What the task asks:
Which lines of the material contain the string "için"? Extract each of those lines in full, treating uppercase and lowercase letters as different.

Listed entries:

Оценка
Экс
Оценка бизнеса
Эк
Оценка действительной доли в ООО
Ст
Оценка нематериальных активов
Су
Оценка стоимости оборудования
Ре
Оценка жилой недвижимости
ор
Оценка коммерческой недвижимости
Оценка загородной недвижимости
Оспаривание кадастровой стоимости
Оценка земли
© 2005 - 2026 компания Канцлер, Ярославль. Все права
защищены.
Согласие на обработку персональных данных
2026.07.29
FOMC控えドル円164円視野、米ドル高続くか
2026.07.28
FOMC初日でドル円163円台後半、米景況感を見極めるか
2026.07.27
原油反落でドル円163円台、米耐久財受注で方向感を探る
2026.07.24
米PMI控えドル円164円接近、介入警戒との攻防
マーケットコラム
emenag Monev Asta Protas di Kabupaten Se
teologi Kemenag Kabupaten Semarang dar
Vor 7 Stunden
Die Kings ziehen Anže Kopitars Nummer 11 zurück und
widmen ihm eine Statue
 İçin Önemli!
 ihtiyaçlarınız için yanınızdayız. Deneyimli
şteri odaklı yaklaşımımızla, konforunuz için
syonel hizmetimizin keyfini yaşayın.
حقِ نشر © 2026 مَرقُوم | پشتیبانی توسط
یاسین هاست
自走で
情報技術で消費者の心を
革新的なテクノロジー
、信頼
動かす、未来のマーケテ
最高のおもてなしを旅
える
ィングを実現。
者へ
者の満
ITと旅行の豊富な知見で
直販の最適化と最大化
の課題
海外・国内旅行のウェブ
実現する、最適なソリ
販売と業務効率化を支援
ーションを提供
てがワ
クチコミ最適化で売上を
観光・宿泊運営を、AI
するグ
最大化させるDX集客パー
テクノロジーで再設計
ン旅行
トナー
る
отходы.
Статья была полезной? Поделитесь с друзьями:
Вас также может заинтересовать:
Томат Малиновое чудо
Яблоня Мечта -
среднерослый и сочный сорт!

Task response:
 ihtiyaçlarınız için yanınızdayız. Deneyimli
şteri odaklı yaklaşımımızla, konforunuz için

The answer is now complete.